**Your objective**
Restate the following entries exactly. Keep the pictures out.

Saved data entries
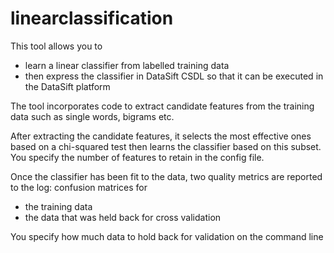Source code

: linearclassification
====================

This tool allows you to

* learn a linear classifier from labelled training data
* then express the classifier in DataSift CSDL so that it can be executed in the DataSift platform

The tool incorporates code to extract candidate features from the training data such as single words, bigrams etc.

After extracting the candidate features, it selects the most effective ones based on a chi-squared test then learns the classifier based on this subset. You specify the number of features to retain in the config file.

Once the classifier has been fit to the data, two quality metrics are reported to the log: confusion matrices for

* the training data
* the data that was held back for cross validation

You specify how much data to hold back for validation on the command line
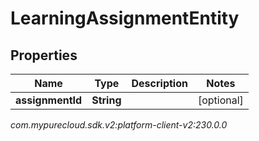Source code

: # LearningAssignmentEntity


## Properties

| Name | Type | Description | Notes |
| ------------ | ------------- | ------------- | ------------- |
| **assignmentId** | **String** |  |  [optional] |




_com.mypurecloud.sdk.v2:platform-client-v2:230.0.0_
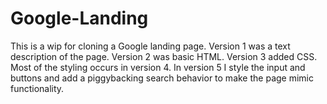 # Google-Landing
This is a wip for cloning a Google landing page. 
Version 1 was a text description of the page.
Version 2 was basic HTML. 
Version 3 added CSS.
Most of the styling occurs in version 4.
In version 5 I style the input and buttons and add a piggybacking search behavior to make the page mimic functionality.
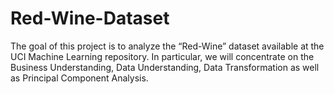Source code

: # Red-Wine-Dataset

The goal of this project is to analyze the “Red-Wine” dataset available at the UCI Machine Learning repository. In particular, we will concentrate on the Business Understanding, Data Understanding, Data Transformation as well as Principal Component Analysis.
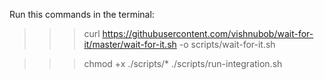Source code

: Run this commands in the terminal: 

>>>curl https://githubusercontent.com/vishnubob/wait-for-it/master/wait-for-it.sh -o scripts/wait-for-it.sh

>>> chmod +x ./scripts/*
>>> ./scripts/run-integration.sh
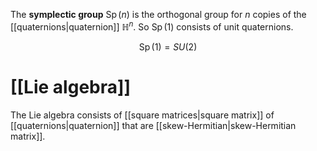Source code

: The **symplectic group** $\operatorname{Sp}(n)$ is the orthogonal group for $n$ copies of the [[quaternions|quaternion]] $\mathbb{H}^n$. So $\operatorname{Sp}(1)$ consists of unit quaternions.

$$
\operatorname{Sp}(1) = SU(2)
$$

# [[Lie algebra]]

The Lie algebra consists of [[square matrices|square matrix]] of [[quaternions|quaternion]] that are [[skew-Hermitian|skew-Hermitian matrix]].
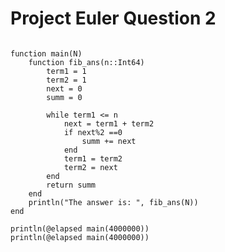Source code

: Project Euler Question 2
========================

<pre><code>
function main(N)
	function fib_ans(n::Int64)
		term1 = 1
		term2 = 1
		next = 0
		summ = 0

		while term1 <= n
			next = term1 + term2
			if next%2 ==0
				summ += next
			end
			term1 = term2
			term2 = next
		end
		return summ
	end
	println("The answer is: ", fib_ans(N))
end

println(@elapsed main(4000000))
println(@elapsed main(4000000))
</code></pre>
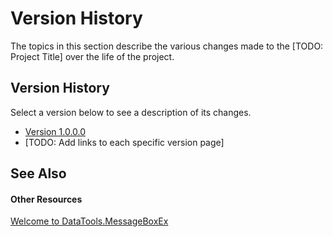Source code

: # Version History

The topics in this section describe the various changes made to the [TODO: Project Title] over the life of the project.



## Version History

Select a version below to see a description of its changes.
&nbsp;<ul><li><a href="53ab061e-661e-44bd-9376-23769f033de4.md">Version 1.0.0.0</a></li><li>
[TODO: Add links to each specific version page]</li></ul>

## See Also


#### Other Resources
<a href="b7577c79-ced4-4763-baa9-8b6e0481078c.md">Welcome to DataTools.MessageBoxEx</a><br />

**Result**
Source code

: linearclassification
====================

This tool allows you to

* learn a linear classifier from labelled training data
* then express the classifier in DataSift CSDL so that it can be executed in the DataSift platform

The tool incorporates code to extract candidate features from the training data such as single words, bigrams etc.

After extracting the candidate features, it selects the most effective ones based on a chi-squared test then learns the classifier based on this subset. You specify the number of features to retain in the config file.

Once the classifier has been fit to the data, two quality metrics are reported to the log: confusion matrices for

* the training data
* the data that was held back for cross validation

You specify how much data to hold back for validation on the command line
Source code

: # LearningAssignmentEntity


## Properties

| Name | Type | Description | Notes |
| ------------ | ------------- | ------------- | ------------- |
| **assignmentId** | **String** |  |  [optional] |




_com.mypurecloud.sdk.v2:platform-client-v2:230.0.0_
 # Google-Landing
This is a wip for cloning a Google landing page. 
Version 1 was a text description of the page.
Version 2 was basic HTML. 
Version 3 added CSS.
Most of the styling occurs in version 4.
In version 5 I style the input and buttons and add a piggybacking search behavior to make the page mimic functionality.
Source code

: # Red-Wine-Dataset

The goal of this project is to analyze the “Red-Wine” dataset available at the UCI Machine Learning repository. In particular, we will concentrate on the Business Understanding, Data Understanding, Data Transformation as well as Principal Component Analysis.
Source code

: Run this commands in the terminal: 

>>>curl https://githubusercontent.com/vishnubob/wait-for-it/master/wait-for-it.sh -o scripts/wait-for-it.sh

>>> chmod +x ./scripts/*
>>> ./scripts/run-integration.sh
Source code

: The **symplectic group** $\operatorname{Sp}(n)$ is the orthogonal group for $n$ copies of the [[quaternions|quaternion]] $\mathbb{H}^n$. So $\operatorname{Sp}(1)$ consists of unit quaternions.

$$
\operatorname{Sp}(1) = SU(2)
$$

# [[Lie algebra]]

The Lie algebra consists of [[square matrices|square matrix]] of [[quaternions|quaternion]] that are [[skew-Hermitian|skew-Hermitian matrix]].
Source code

: Project Euler Question 2
========================

<pre><code>
function main(N)
	function fib_ans(n::Int64)
		term1 = 1
		term2 = 1
		next = 0
		summ = 0

		while term1 <= n
			next = term1 + term2
			if next%2 ==0
				summ += next
			end
			term1 = term2
			term2 = next
		end
		return summ
	end
	println("The answer is: ", fib_ans(N))
end

println(@elapsed main(4000000))
println(@elapsed main(4000000))
</code></pre>
Source code

: # Version History

The topics in this section describe the various changes made to the [TODO: Project Title] over the life of the project.



## Version History

Select a version below to see a description of its changes.
&nbsp;<ul><li><a href="53ab061e-661e-44bd-9376-23769f033de4.md">Version 1.0.0.0</a></li><li>
[TODO: Add links to each specific version page]</li></ul>

## See Also


#### Other Resources
<a href="b7577c79-ced4-4763-baa9-8b6e0481078c.md">Welcome to DataTools.MessageBoxEx</a><br />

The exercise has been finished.